Ka-pi96 said:
That's how the American grading system works? That's just beyond stupid! |
No it isn't how the "American grading system works." There is no such thing as an "American Grading System." I've only had one class that graded on a true bell curve, and that was because the class had something like 200 people in it, making such a curve fairly accurate. I attend a private university in the top 25 of U.S Universities, and the grades usually are deflated, not inflated (a C here is like a B at Community College in terms of preparation.) Most classes that grade on a curve (and they are probably like 25% of my classes at that) will only boost your score, not take away (or if they do take away, it is by a little bit/it is bounded.) But in the end, it is entirely up to the professor how grading works.

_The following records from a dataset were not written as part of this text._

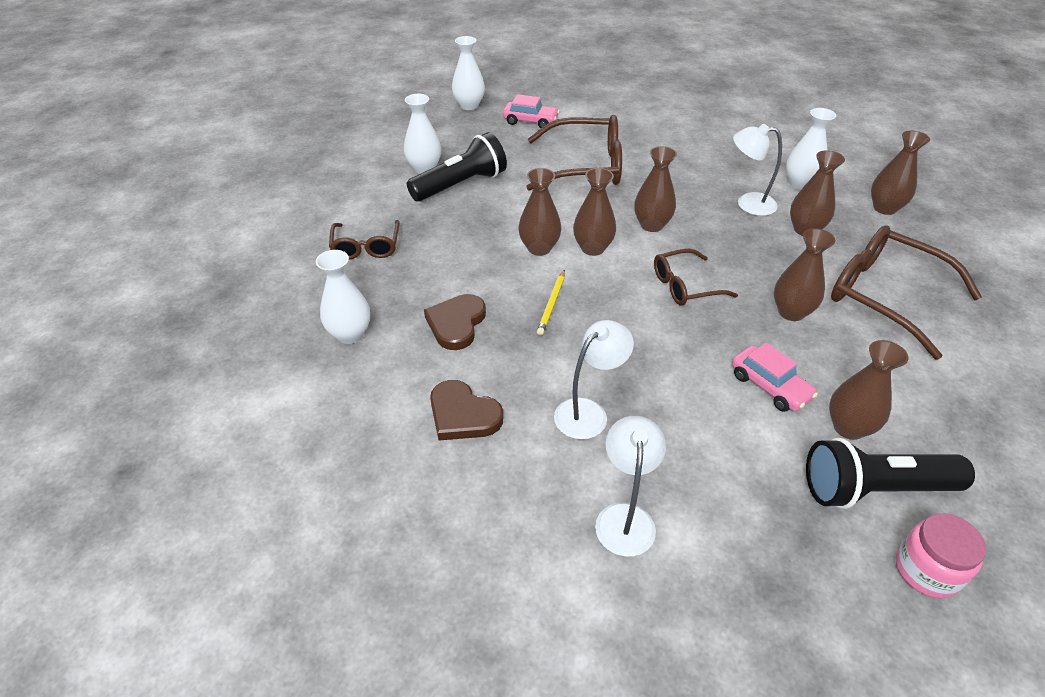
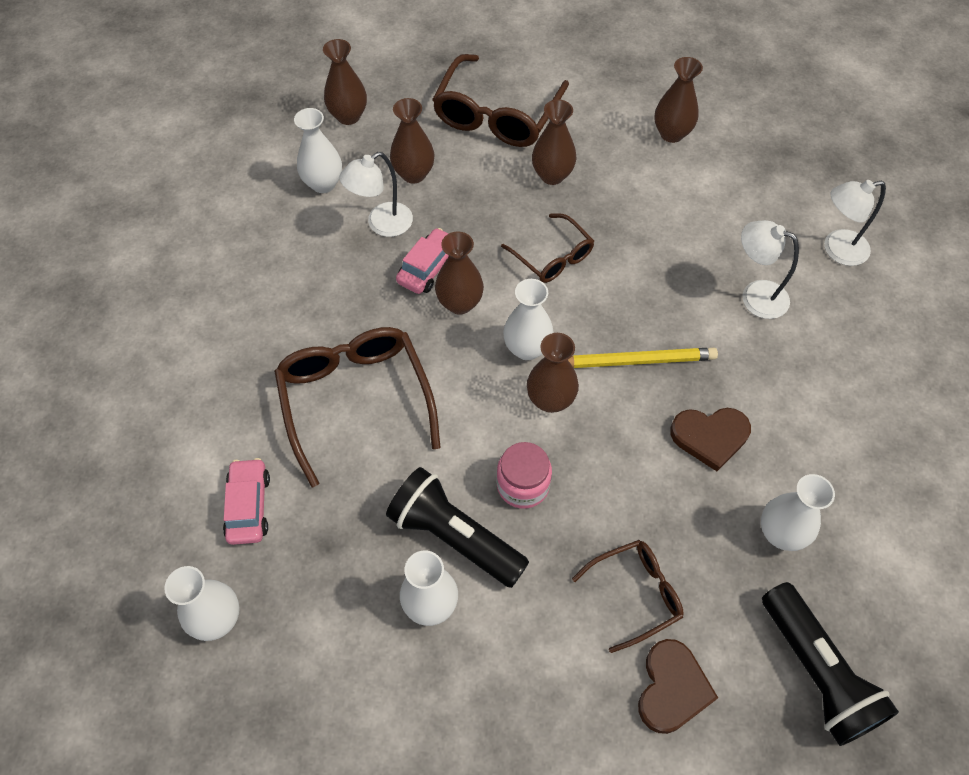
camera: 110 degrees left, 15 degrees up
(463, 415) = (815, 386): brown heart -> brown heart (672, 688)
(552, 304) = (636, 361): yellow pencil -> yellow pencil, size x1.58
(592, 248) = (527, 348): brown vase -> white vase
(748, 203) = (382, 224): white lamp -> white lamp turned 60 degrees clockwise
(770, 386) = (654, 182): pink car -> pink car (428, 267)
(874, 489) = (722, 119): black flashlight -> black flashlight (816, 672)
(927, 570) = (771, 95): pink jar -> pink jar (523, 485)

An example of a typical curve is the following (from my first semester Honor's Physics class):
Take the square root of your score. Add the number of points on to your score. Wherever your score fell, cutoff wise, is your new grade. So if you got a 30% the square root of that would be 5.47. So your new percentage is 35.47%. At 70% the square root is 8.3%. So your new score is 78.3% (which could boost you from a C to a B grade depending on the course/exam.) So in the end it helps the people who did better, and helps less the people who did worse. Most professors usually choose curves like this. That way they can measure the actual success of the student's knowledge of the content, without hurting all students by giving them overly hard exams (sometimes they'll just adjust the cut-offs as well and grade without a curve.) I've had cut-offs where 30% was a C, 30-50% a B, and 50%+ an A.
In K-12, the only time I experienced curved scores were in my AP classes (college level courses offered in high school), and again it wasn't a true bell curve. Basically the lowest score you could get in those classes was a C and the highest an A.